If this sounds somewhat schematic, the sonic experience of the score is anything but.  There is simplicity – a single, angular vocal line, fractured by explosive percussive piano stabs, for example – and complexity, with melodies leaping high and low against hyperactive piano kaleidoscopes.  There is stillness – a repeating piano tone chaining the voice – which is fraught with restlessness, as a flute gabbles and gibbers, slithery yet spiky, around the vocal line.  The storyteller’s mythic tale has a folksy lyricism at times, the sense of the ‘antique’ enhanced by the flute’s discursive elaborations.  When the Storyteller sings of the Warlord Q-el, “upon the battlefield … knackered and filthy”, the musical and verbal images of violence have a strange beauty.  Voices occasionally elide in expected harmonic sweetness, only to be abruptly rent apart as the circles keep turning.  EDINBURGH’s depths of data and abstraction are rendered by the voices of Beira and Neachneohain which come together, cohere and pull apart.  At the close, Beira’s vision – a stratospheric beam of vocal light which arches, ducks and weaves – is followed by Rowan’s epilogue, in which the hint of a chronological tick in the piano’s low ostinato thud is challenged by the meandering monotones of voice and flute.  Rowan finally realises that what she had created was not a map but a city, human, pulsing, real.  Herself.  Quietly but surely, her unaccompanied voice invites us to “look – closely,/ Out of the corner of your eye … and the sky is red, red,/ Edinburgh-red”.  It feels both cathartic and complete.

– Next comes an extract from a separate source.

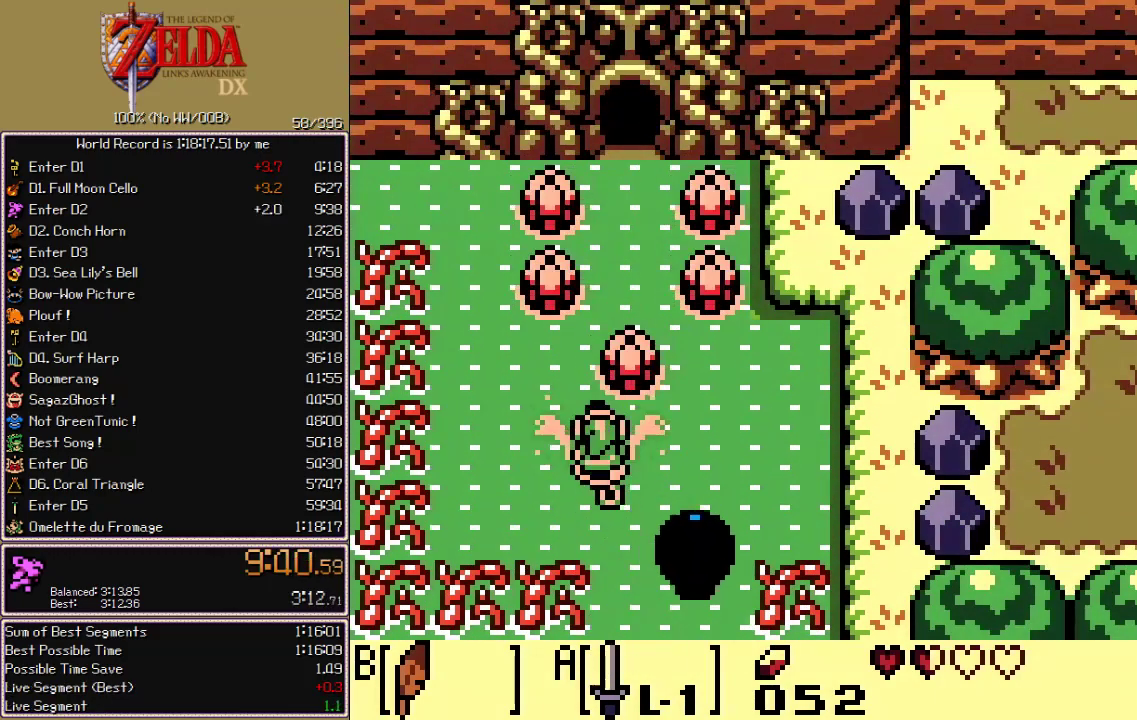
{"buttons": [], "events": []}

Thomas Page (c) Claire Shovelton

When ROBE was premiered at The Place in 2019, the four singers were positioned on individual raised daises and the performance involved four dancers.  The costumes, by Irish designer Michael Stewart, were taken from his 2017 RCA Graduate Collection which was inspired by the notion of ‘ancient futures’.  I wonder if Alastair has any clear vision of the opera in performance, whether any instructions are included in the libretto or score, and how the choreography relates to the music and drama?  Dance is built into the structure of the music and the drama, he confirms, and this seems inevitable and natural if the opera is embodying the motions of physical matter in time and space.  But, Alastair adds, the pluralities are not “for plurality’s sake, the aim is to transcend them.  ROBE dramatises contingency; it tries to capture it without neutralising its potential.” 

Space and time; stillness and motion; plurality and union; fixity and contingency: ROBE attempts to enable such dualities and relationships to be experienced through a synthesis of word, music, movement and image, in the theatre.

An image comes to mind, from Ali Smith’s 2001 novel, Hotel World, of one character, Lise, sick, at home, losing track of minutes, days, months.  She thinks back to her days working as a receptionist at the Global Hotel, counting off the five hours until the end of her shift: ‘She watches to see if she can catch the number on the clock changing itself again.  But she looks away, just for the mere split of a second, and when she looks back it’s already 6.56pm, without her having seen any of it happen or felt any of it pass.

Alastair Whites ROBE was released in February 2021 and is available from Divine Art Records.